- _Instructions to follow_:
Please give every entry again, exactly as it reads.

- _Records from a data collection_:
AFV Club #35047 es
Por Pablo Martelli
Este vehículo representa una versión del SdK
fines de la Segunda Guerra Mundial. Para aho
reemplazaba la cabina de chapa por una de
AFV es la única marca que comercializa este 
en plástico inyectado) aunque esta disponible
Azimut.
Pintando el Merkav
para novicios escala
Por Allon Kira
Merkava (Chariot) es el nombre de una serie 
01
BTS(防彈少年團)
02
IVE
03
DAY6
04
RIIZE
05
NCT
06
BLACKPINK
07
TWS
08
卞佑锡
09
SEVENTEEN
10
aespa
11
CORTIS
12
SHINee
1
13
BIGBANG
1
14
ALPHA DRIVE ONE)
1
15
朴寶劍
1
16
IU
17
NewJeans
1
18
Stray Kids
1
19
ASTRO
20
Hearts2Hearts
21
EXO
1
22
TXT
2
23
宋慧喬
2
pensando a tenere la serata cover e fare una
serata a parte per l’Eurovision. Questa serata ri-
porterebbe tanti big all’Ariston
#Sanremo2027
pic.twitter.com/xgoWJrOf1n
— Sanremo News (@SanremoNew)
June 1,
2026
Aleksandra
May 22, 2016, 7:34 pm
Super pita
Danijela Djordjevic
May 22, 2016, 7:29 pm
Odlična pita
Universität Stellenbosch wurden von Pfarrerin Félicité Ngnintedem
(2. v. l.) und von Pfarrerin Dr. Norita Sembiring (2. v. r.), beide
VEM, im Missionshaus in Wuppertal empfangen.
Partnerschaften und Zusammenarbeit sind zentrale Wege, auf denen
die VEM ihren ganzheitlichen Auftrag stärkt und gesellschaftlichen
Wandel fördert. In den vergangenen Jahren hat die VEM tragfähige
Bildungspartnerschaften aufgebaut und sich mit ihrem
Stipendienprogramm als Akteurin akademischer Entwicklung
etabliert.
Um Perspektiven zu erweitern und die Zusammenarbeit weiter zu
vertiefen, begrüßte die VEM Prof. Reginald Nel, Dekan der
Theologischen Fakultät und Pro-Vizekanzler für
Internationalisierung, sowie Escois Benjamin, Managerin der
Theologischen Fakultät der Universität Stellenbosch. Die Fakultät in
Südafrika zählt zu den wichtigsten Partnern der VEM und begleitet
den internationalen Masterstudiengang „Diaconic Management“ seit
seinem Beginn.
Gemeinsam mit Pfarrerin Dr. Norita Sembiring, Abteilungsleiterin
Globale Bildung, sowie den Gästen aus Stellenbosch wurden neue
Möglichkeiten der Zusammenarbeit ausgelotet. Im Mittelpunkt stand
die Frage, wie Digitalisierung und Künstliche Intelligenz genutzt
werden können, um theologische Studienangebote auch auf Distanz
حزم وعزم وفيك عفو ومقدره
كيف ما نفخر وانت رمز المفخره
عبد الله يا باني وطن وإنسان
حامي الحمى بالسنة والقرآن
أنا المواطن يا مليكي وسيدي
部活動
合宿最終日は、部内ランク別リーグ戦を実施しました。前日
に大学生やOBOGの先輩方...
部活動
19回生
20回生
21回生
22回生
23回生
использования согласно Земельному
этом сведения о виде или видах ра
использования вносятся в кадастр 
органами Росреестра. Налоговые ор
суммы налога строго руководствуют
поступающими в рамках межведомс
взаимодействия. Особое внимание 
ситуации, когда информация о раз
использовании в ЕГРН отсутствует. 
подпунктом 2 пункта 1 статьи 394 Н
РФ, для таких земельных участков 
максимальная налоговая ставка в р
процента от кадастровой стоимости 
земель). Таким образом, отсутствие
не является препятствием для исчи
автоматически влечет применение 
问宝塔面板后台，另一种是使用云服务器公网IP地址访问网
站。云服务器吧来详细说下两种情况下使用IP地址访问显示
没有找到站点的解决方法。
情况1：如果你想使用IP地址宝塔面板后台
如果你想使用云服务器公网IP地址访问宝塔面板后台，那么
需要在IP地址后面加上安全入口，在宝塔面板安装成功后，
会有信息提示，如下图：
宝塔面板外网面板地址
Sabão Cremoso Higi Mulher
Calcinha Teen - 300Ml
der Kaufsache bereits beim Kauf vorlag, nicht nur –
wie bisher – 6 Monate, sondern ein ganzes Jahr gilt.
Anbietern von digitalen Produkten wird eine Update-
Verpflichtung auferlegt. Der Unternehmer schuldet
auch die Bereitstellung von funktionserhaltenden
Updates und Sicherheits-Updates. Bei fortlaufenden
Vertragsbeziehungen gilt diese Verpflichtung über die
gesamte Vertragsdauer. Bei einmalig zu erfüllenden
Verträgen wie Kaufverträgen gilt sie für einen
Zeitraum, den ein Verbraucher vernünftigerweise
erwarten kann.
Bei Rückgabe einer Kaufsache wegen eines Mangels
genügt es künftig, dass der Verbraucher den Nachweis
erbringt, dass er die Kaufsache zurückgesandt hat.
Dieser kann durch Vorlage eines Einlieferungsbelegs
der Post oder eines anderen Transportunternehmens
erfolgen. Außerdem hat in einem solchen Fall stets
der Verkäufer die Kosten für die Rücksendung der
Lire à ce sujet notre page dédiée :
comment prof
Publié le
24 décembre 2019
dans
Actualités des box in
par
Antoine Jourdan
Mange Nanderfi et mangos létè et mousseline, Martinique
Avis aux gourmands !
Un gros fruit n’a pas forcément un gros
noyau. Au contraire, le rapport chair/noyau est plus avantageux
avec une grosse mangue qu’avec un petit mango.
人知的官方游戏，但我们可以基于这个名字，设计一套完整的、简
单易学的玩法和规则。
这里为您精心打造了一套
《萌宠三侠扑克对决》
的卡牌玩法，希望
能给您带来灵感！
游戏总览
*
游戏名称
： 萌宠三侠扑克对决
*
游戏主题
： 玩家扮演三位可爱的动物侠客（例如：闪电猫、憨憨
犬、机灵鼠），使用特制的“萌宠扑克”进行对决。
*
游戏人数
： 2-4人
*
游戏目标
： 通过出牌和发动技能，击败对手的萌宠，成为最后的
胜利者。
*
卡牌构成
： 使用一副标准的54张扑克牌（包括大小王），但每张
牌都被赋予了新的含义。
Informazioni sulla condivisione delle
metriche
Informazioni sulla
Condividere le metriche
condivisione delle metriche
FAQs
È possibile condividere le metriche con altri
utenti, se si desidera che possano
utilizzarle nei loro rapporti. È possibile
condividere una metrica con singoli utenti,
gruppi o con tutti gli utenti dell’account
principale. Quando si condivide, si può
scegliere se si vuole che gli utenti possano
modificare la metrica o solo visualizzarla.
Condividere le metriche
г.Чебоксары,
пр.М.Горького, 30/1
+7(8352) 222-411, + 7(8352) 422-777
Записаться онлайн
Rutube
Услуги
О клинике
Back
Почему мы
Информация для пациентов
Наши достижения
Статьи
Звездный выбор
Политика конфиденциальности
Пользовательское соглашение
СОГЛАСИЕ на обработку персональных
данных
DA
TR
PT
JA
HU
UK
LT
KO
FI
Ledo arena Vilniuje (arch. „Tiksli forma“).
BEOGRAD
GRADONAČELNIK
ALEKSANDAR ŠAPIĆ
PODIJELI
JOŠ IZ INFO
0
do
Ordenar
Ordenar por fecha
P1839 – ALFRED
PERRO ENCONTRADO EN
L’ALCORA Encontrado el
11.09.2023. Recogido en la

- _Task output_:
AFV Club #35047 es
Por Pablo Martelli
Este vehículo representa una versión del SdK
fines de la Segunda Guerra Mundial. Para aho
reemplazaba la cabina de chapa por una de
AFV es la única marca que comercializa este 
en plástico inyectado) aunque esta disponible
Azimut.
Pintando el Merkav
para novicios escala
Por Allon Kira
Merkava (Chariot) es el nombre de una serie 
01
BTS(防彈少年團)
02
IVE
03
DAY6
04
RIIZE
05
NCT
06
BLACKPINK
07
TWS
08
卞佑锡
09
SEVENTEEN
10
aespa
11
CORTIS
12
SHINee
1
13
BIGBANG
1
14
ALPHA DRIVE ONE)
1
15
朴寶劍
1
16
IU
17
NewJeans
1
18
Stray Kids
1
19
ASTRO
20
Hearts2Hearts
21
EXO
1
22
TXT
2
23
宋慧喬
2
pensando a tenere la serata cover e fare una
serata a parte per l’Eurovision. Questa serata ri-
porterebbe tanti big all’Ariston
#Sanremo2027
pic.twitter.com/xgoWJrOf1n
— Sanremo News (@SanremoNew)
June 1,
2026
Aleksandra
May 22, 2016, 7:34 pm
Super pita
Danijela Djordjevic
May 22, 2016, 7:29 pm
Odlična pita
Universität Stellenbosch wurden von Pfarrerin Félicité Ngnintedem
(2. v. l.) und von Pfarrerin Dr. Norita Sembiring (2. v. r.), beide
VEM, im Missionshaus in Wuppertal empfangen.
Partnerschaften und Zusammenarbeit sind zentrale Wege, auf denen
die VEM ihren ganzheitlichen Auftrag stärkt und gesellschaftlichen
Wandel fördert. In den vergangenen Jahren hat die VEM tragfähige
Bildungspartnerschaften aufgebaut und sich mit ihrem
Stipendienprogramm als Akteurin akademischer Entwicklung
etabliert.
Um Perspektiven zu erweitern und die Zusammenarbeit weiter zu
vertiefen, begrüßte die VEM Prof. Reginald Nel, Dekan der
Theologischen Fakultät und Pro-Vizekanzler für
Internationalisierung, sowie Escois Benjamin, Managerin der
Theologischen Fakultät der Universität Stellenbosch. Die Fakultät in
Südafrika zählt zu den wichtigsten Partnern der VEM und begleitet
den internationalen Masterstudiengang „Diaconic Management“ seit
seinem Beginn.
Gemeinsam mit Pfarrerin Dr. Norita Sembiring, Abteilungsleiterin
Globale Bildung, sowie den Gästen aus Stellenbosch wurden neue
Möglichkeiten der Zusammenarbeit ausgelotet. Im Mittelpunkt stand
die Frage, wie Digitalisierung und Künstliche Intelligenz genutzt
werden können, um theologische Studienangebote auch auf Distanz
حزم وعزم وفيك عفو ومقدره
كيف ما نفخر وانت رمز المفخره
عبد الله يا باني وطن وإنسان
حامي الحمى بالسنة والقرآن
أنا المواطن يا مليكي وسيدي
部活動
合宿最終日は、部内ランク別リーグ戦を実施しました。前日
に大学生やOBOGの先輩方...
部活動
19回生
20回生
21回生
22回生
23回生
использования согласно Земельному
этом сведения о виде или видах ра
использования вносятся в кадастр 
органами Росреестра. Налоговые ор
суммы налога строго руководствуют
поступающими в рамках межведомс
взаимодействия. Особое внимание 
ситуации, когда информация о раз
использовании в ЕГРН отсутствует. 
подпунктом 2 пункта 1 статьи 394 Н
РФ, для таких земельных участков 
максимальная налоговая ставка в р
процента от кадастровой стоимости 
земель). Таким образом, отсутствие
не является препятствием для исчи
автоматически влечет применение 
问宝塔面板后台，另一种是使用云服务器公网IP地址访问网
站。云服务器吧来详细说下两种情况下使用IP地址访问显示
没有找到站点的解决方法。
情况1：如果你想使用IP地址宝塔面板后台
如果你想使用云服务器公网IP地址访问宝塔面板后台，那么
需要在IP地址后面加上安全入口，在宝塔面板安装成功后，
会有信息提示，如下图：
宝塔面板外网面板地址
Sabão Cremoso Higi Mulher
Calcinha Teen - 300Ml
der Kaufsache bereits beim Kauf vorlag, nicht nur –
wie bisher – 6 Monate, sondern ein ganzes Jahr gilt.
Anbietern von digitalen Produkten wird eine Update-
Verpflichtung auferlegt. Der Unternehmer schuldet
auch die Bereitstellung von funktionserhaltenden
Updates und Sicherheits-Updates. Bei fortlaufenden
Vertragsbeziehungen gilt diese Verpflichtung über die
gesamte Vertragsdauer. Bei einmalig zu erfüllenden
Verträgen wie Kaufverträgen gilt sie für einen
Zeitraum, den ein Verbraucher vernünftigerweise
erwarten kann.
Bei Rückgabe einer Kaufsache wegen eines Mangels
genügt es künftig, dass der Verbraucher den Nachweis
erbringt, dass er die Kaufsache zurückgesandt hat.
Dieser kann durch Vorlage eines Einlieferungsbelegs
der Post oder eines anderen Transportunternehmens
erfolgen. Außerdem hat in einem solchen Fall stets
der Verkäufer die Kosten für die Rücksendung der
Lire à ce sujet notre page dédiée :
comment prof
Publié le
24 décembre 2019
dans
Actualités des box in
par
Antoine Jourdan
Mange Nanderfi et mangos létè et mousseline, Martinique
Avis aux gourmands !
Un gros fruit n’a pas forcément un gros
noyau. Au contraire, le rapport chair/noyau est plus avantageux
avec une grosse mangue qu’avec un petit mango.
人知的官方游戏，但我们可以基于这个名字，设计一套完整的、简
单易学的玩法和规则。
这里为您精心打造了一套
《萌宠三侠扑克对决》
的卡牌玩法，希望
能给您带来灵感！
游戏总览
*
游戏名称
： 萌宠三侠扑克对决
*
游戏主题
： 玩家扮演三位可爱的动物侠客（例如：闪电猫、憨憨
犬、机灵鼠），使用特制的“萌宠扑克”进行对决。
*
游戏人数
： 2-4人
*
游戏目标
： 通过出牌和发动技能，击败对手的萌宠，成为最后的
胜利者。
*
卡牌构成
： 使用一副标准的54张扑克牌（包括大小王），但每张
牌都被赋予了新的含义。
Informazioni sulla condivisione delle
metriche
Informazioni sulla
Condividere le metriche
condivisione delle metriche
FAQs
È possibile condividere le metriche con altri
utenti, se si desidera che possano
utilizzarle nei loro rapporti. È possibile
condividere una metrica con singoli utenti,
gruppi o con tutti gli utenti dell’account
principale. Quando si condivide, si può
scegliere se si vuole che gli utenti possano
modificare la metrica o solo visualizzarla.
Condividere le metriche
г.Чебоксары,
пр.М.Горького, 30/1
+7(8352) 222-411, + 7(8352) 422-777
Записаться онлайн
Rutube
Услуги
О клинике
Back
Почему мы
Информация для пациентов
Наши достижения
Статьи
Звездный выбор
Политика конфиденциальности
Пользовательское соглашение
СОГЛАСИЕ на обработку персональных
данных
DA
TR
PT
JA
HU
UK
LT
KO
FI
Ledo arena Vilniuje (arch. „Tiksli forma“).
BEOGRAD
GRADONAČELNIK
ALEKSANDAR ŠAPIĆ
PODIJELI
JOŠ IZ INFO
0
do
Ordenar
Ordenar por fecha
P1839 – ALFRED
PERRO ENCONTRADO EN
L’ALCORA Encontrado el
11.09.2023. Recogido en la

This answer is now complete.